Brian Edwards rightly takes the New Zealand Herald to task for publishing an interview with a clinical psychologist speculating on what might have been going through the minds of the 11 people in the hot-air balloon as they faced certain death.
'The events,' he writes, 'are simply too raw for the relatives and friends of those who died to see such horrific scenarios canvassed in the media.'
I agree. Needless comparisons with 9/11 are made in the interview and exaggerated into the desperate headline EXPERT SEES 9/11 LINK IN DECISION TO JUMP.
Having said that, I don't think it is entirely morbid for people to wonder what exactly happened when tragedies like this strike (in fact, it's very human—we all do it), and it is often because of the dearth of definitive information that speculative scenarios start to run rampant. Up to, say, 30 or 40 years ago media could often get close to the scene of a terrible accident and report what they saw. Old newspapers teem with extremely vivid descriptions of crashes, disasters and crimes. These days, disaster scenes are swiftly sealed off by the police, reducing journalists to picking up what details they can around the edges, while relying on the authorities to hold media conferences or make statements.
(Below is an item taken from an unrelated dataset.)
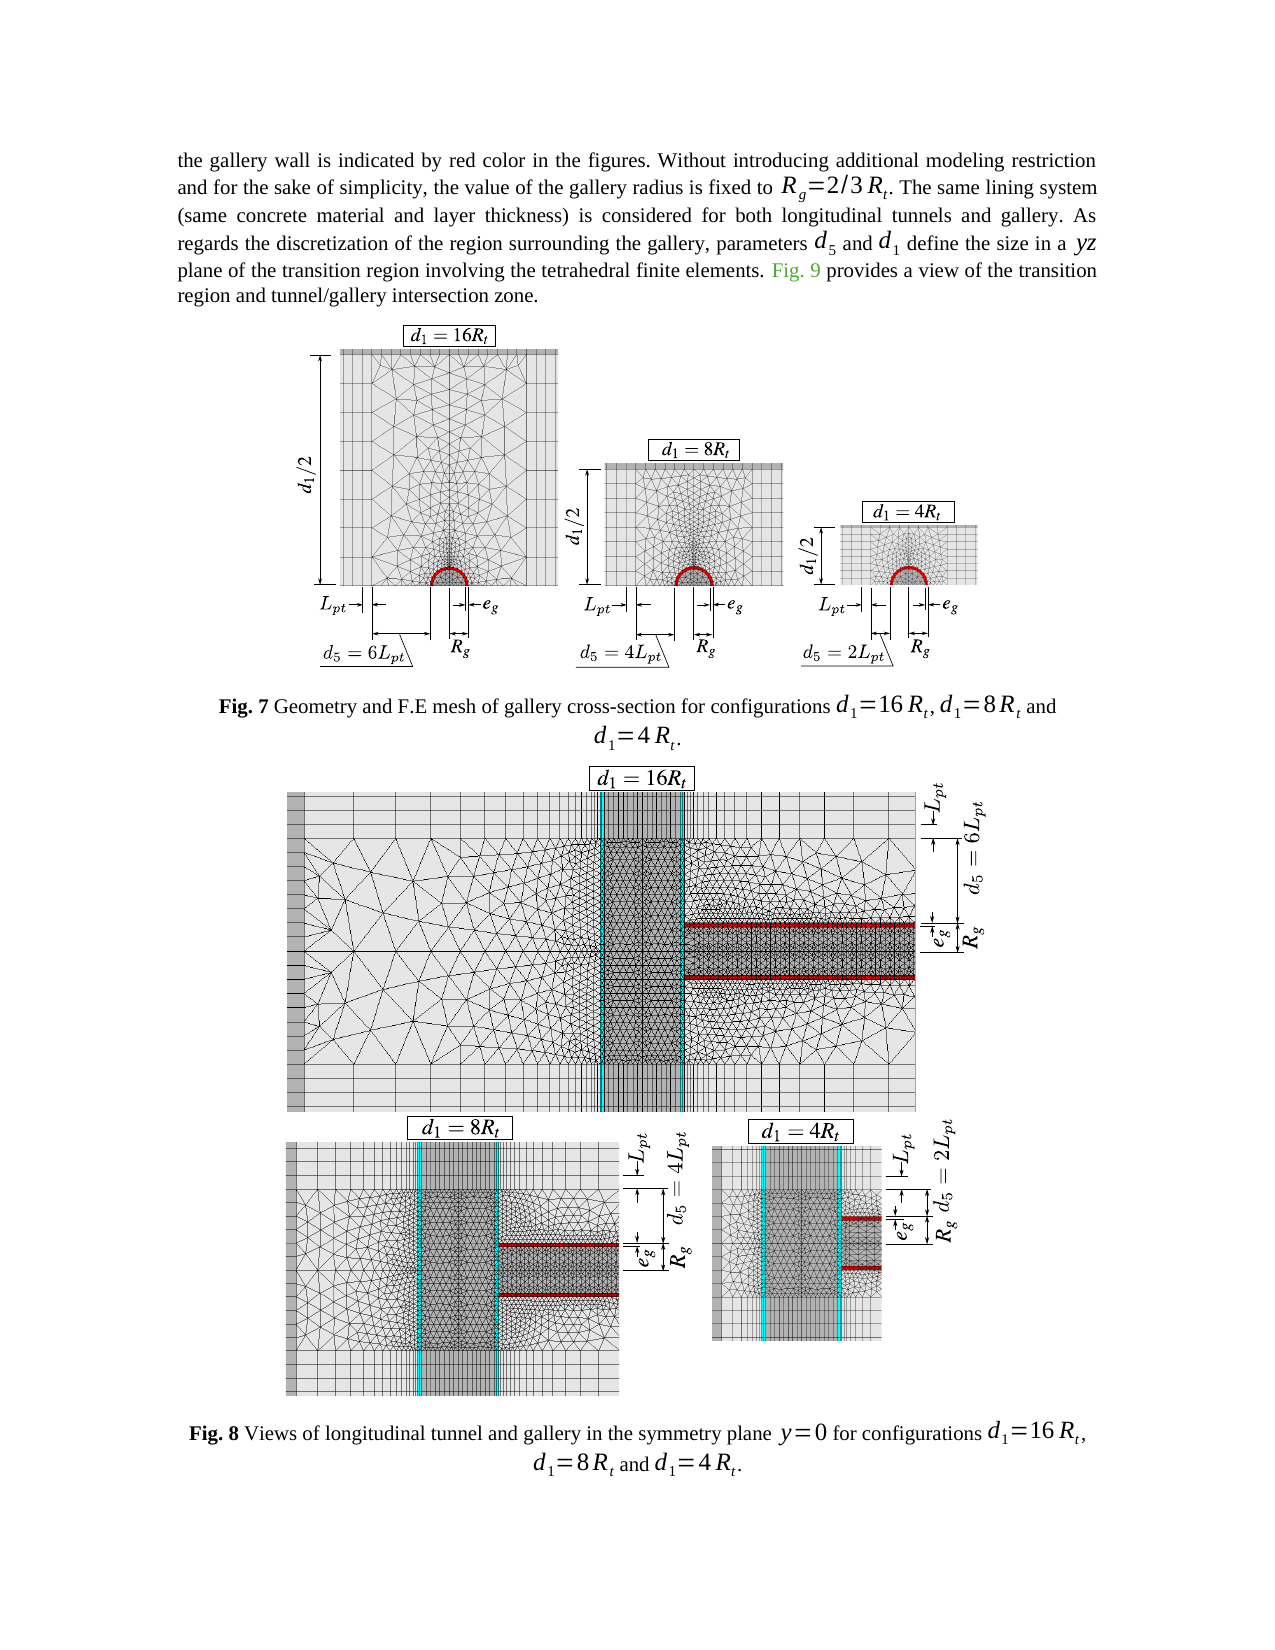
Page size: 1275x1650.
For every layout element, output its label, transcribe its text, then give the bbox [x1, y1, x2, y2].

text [177, 148, 1098, 307]
text Fig. 7 Geometry and F.E mesh of gallery cross-section for configurations , and . [177, 691, 1098, 753]
text Fig. 8 Views of longitudinal tunnel and gallery in the symmetry plane for configurations , and . [177, 1417, 1098, 1479]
Of course there are very good compassionate and forensic reasons for this, but I sometimes wonder if on behalf of all media a single, senior, pooled reporter shouldn't be allowed into a disaster scene to describe soberly and responsibly what she or he sees, without being offensive or insensitive. No pictures or film need be taken, though even that might be possible, within strict limits. Such a policy would help—in such cases—to satisfy the public hunger for information, which I don't believe is necessarily ghoulish; on the contrary, I think it is part of the instinctive sympathy we feel for the victims of tragic disasters. Responsible, controlled coverage just might avert the irresponsible stuff that arises in its vacuum when all we have is the 'official version of events' to go on.